Anthony Giddens dedi ki: “... Sosyal demokrasi, günümüzde bunalım içinde. Geleneksel sosyal demokrat politikalar, üretim ve devlet mekanizmasında, atalet ve bürokrasideki elitin tüm politikaları belirleyerek yönlendirmeye çalışmasıdır. İşsizliği önlemek adına ‘ne iş olsa yaparım’ diyen herkesin amaçsızca işe yerleştirilmesi politikaları, ekonominin yararına değil, zararınadır. Neoliberalizm de bunalımdadır. Bunun da en güçlü kanıtı, piyasa ekonomisi konusundaki fundamentalizmin, muhafazakar düşüncelerle çatışmasıdır. Çünkü bir yandan serbest piyasa ekonomisine yönelip, bir yandan da geleneksel ailevi ve milliyetçi değerlere sarılmak birbiriyle çelişir. Piyasa güçlerinin dinamik gelişimi, geleneksel otoriter yapıları ve yerel toplumları çökertir ve bunun yarattığı riskleri, toplumun görmezden gelmesini ister. (25 Eylül 1998/New York)”

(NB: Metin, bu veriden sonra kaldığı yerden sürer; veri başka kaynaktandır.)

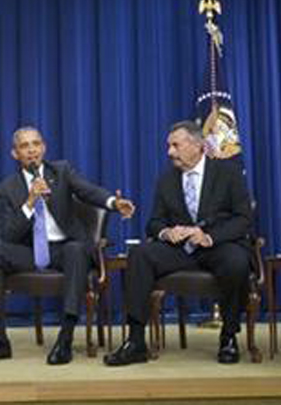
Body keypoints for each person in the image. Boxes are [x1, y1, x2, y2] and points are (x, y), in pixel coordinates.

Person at [0, 126, 135, 365]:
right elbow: (8, 235)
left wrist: (114, 202)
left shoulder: (61, 171)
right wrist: (29, 202)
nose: (31, 150)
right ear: (14, 153)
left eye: (36, 144)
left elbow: (88, 191)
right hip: (31, 251)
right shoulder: (8, 188)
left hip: (64, 248)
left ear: (44, 148)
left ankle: (65, 339)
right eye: (24, 146)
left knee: (75, 249)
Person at [104, 120, 253, 366]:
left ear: (197, 146)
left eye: (175, 145)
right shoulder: (167, 180)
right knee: (140, 254)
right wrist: (166, 232)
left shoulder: (228, 173)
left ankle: (228, 337)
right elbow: (153, 222)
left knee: (236, 261)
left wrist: (209, 237)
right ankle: (136, 341)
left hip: (216, 246)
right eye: (168, 146)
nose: (169, 152)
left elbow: (243, 218)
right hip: (180, 251)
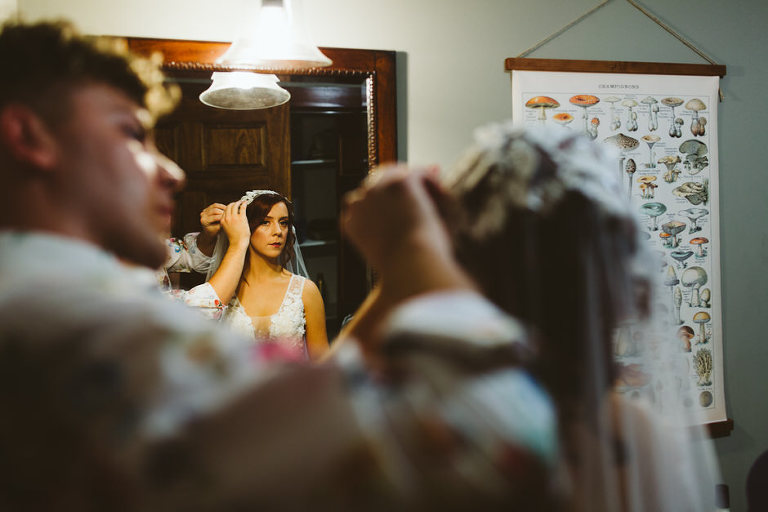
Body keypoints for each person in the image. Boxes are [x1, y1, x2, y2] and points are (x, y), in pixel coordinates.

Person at [0, 20, 558, 511]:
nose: (172, 171)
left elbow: (309, 400)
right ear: (29, 136)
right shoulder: (77, 318)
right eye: (130, 133)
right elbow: (493, 452)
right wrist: (417, 251)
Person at [344, 123, 722, 511]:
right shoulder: (636, 436)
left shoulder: (425, 426)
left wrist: (401, 261)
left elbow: (295, 427)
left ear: (462, 259)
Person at [188, 190, 329, 360]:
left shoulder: (306, 291)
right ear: (245, 227)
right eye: (265, 222)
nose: (278, 231)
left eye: (283, 222)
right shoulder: (222, 291)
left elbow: (322, 362)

Giddens ve diğer Üçüncü Yol savunucuları “devlete de serbest piyasaya da eşit mesafede olduklarını” ilan ettiler! Ne zaman? 1998’de... 24 yıl sonra “çöken kapitalizmin alternatifi” yine piyasa. Yani... Acemoğlu’nun 3 Aralık’ta dediği gibi: “Türkiye’nin demokrasiyi ve sağlıklı ekonomiyi aynı anda kurması lazım. Devlet güçlü olsa bile toplum güçsüz kalıyor ve toplum güçsüz olduğu için de devletin kurumları daha iyileşmiyor.”

Dediğim gibi: Bu bir tercih ve iktidara bu yolla gidileceği düşünülüyor. Keşke, “21. Yüzyıl İçin Planlama” ekibinin başındaki ekonomist Prof. Bilsay Kuruç ve arkadaşları da davetli olsaydı 3 Aralık’a...

Bu işin “ekonomi” ayağı... Bir Altılı Masa mesajı var.

“Aday benim” dedi ve altını çizdi


CHP lideri konuşmasında dedi ki:

“... Ne derlerse desinler inandığım vizyon yolculuğundan asla vazgeçmeyeceğim. Çünkü ne istediğimi ve bu yolun nereye varacağını daha başlarken biliyordum. Bay Kemal çıktığı yoldan asla geri adım atmaz.

“... Bay Kemal, çetelerle ve yolsuzluk yapanlarla mücadele etme sözü verdi. Çünkü ben kirli sermayenin adamı olmam! Kirli sermayenin çaldığı 418 milyar doları, borçları olarak deftere yazdım. Ben biliyorum onlar neden sürekli benimle görüşmek istiyorlar... Neden aracılarla haber gönderiyorlar... Neden arkamdan iş çeviriyorlar... Neden anketçileri, sureti muhalefetten gözüken medya kalemlerini satın alıyorlar...

“... Evet, yapacaklarımızın bir ön izlemesini gördünüz. Ve emin olun siz izlerken ben de izledim ve güzel şeyler öğrendik.

“... Ülkesine destek olmak isteyen, bu büyük derlenmeye, toparlanmaya omuz vermek isteyen isimler, inanın çığ gibi büyüyecek.

“... Ben sizi bir adaya oy vermeye çağırmıyorum derken, neyi kastettiğimi herhalde anlamış oldunuz. Net anlaşılsın istiyorum; Türkiye’yi tek bir kişi değil, liyakate dayalı bir sistem yönetecek.

“... Bugün bu sahneden size, ana muhalefet partisinin genel başkanı olarak seslenmiyorum. Kuracağımız sistemin, büyük güç birliğinin bir parçası olarak sesleniyorum.

“... Söylemiştim, bu siyaset üstü güç birliği, sizlerle birlikte çalışınca tamamlanacak.”

Toplantı öncesinde, Lütfi Kırdar ve Kılıçdaroğlu’nun kurmaylarıyla konuşmasına son şeklini verdiği Hilton’daydım. Kurmayların ortak düşüncesini aktarayım: “Bay Kemal adaylıktan bir milim geri adım atmayacak.” Konuşmayı ve mesajları görünce de “aday benim”in altının çizildiğini herkes gördü.

SORU ŞU: O zaman “kazanacak aday” tartışması son mu buldu?  Ya da 3 Aralık toplantısı masanın diğer ortaklarında nasıl yankılandı?